§ **Exercise objective**: Below are the entries; set down each of them exactly.

Material provided: Begin

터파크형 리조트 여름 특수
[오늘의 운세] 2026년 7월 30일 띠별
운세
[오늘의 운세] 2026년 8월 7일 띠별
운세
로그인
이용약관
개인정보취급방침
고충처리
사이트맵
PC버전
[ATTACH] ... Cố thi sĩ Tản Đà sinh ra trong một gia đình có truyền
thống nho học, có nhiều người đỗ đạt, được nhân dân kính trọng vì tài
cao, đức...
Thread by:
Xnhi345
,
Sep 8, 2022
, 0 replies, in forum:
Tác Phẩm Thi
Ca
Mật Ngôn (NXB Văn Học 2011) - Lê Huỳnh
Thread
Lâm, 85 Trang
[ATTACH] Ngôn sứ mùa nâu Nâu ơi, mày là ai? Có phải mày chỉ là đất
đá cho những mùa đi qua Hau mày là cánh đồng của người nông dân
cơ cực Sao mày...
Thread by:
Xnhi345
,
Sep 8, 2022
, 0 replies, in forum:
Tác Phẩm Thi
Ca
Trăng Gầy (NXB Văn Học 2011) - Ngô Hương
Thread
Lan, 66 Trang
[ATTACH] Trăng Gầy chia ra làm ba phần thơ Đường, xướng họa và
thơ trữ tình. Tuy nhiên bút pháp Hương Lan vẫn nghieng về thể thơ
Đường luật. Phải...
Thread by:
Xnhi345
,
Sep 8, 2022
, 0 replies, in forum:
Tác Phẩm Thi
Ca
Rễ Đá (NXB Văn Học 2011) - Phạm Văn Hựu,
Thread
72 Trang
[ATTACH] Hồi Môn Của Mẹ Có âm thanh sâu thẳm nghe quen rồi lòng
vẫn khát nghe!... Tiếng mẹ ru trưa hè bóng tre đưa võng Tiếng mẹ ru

Material provided: End

§ **Task response**:
터파크형 리조트 여름 특수
[오늘의 운세] 2026년 7월 30일 띠별
운세
[오늘의 운세] 2026년 8월 7일 띠별
운세
로그인
이용약관
개인정보취급방침
고충처리
사이트맵
PC버전
[ATTACH] ... Cố thi sĩ Tản Đà sinh ra trong một gia đình có truyền
thống nho học, có nhiều người đỗ đạt, được nhân dân kính trọng vì tài
cao, đức...
Thread by:
Xnhi345
,
Sep 8, 2022
, 0 replies, in forum:
Tác Phẩm Thi
Ca
Mật Ngôn (NXB Văn Học 2011) - Lê Huỳnh
Thread
Lâm, 85 Trang
[ATTACH] Ngôn sứ mùa nâu Nâu ơi, mày là ai? Có phải mày chỉ là đất
đá cho những mùa đi qua Hau mày là cánh đồng của người nông dân
cơ cực Sao mày...
Thread by:
Xnhi345
,
Sep 8, 2022
, 0 replies, in forum:
Tác Phẩm Thi
Ca
Trăng Gầy (NXB Văn Học 2011) - Ngô Hương
Thread
Lan, 66 Trang
[ATTACH] Trăng Gầy chia ra làm ba phần thơ Đường, xướng họa và
thơ trữ tình. Tuy nhiên bút pháp Hương Lan vẫn nghieng về thể thơ
Đường luật. Phải...
Thread by:
Xnhi345
,
Sep 8, 2022
, 0 replies, in forum:
Tác Phẩm Thi
Ca
Rễ Đá (NXB Văn Học 2011) - Phạm Văn Hựu,
Thread
72 Trang
[ATTACH] Hồi Môn Của Mẹ Có âm thanh sâu thẳm nghe quen rồi lòng
vẫn khát nghe!... Tiếng mẹ ru trưa hè bóng tre đưa võng Tiếng mẹ ru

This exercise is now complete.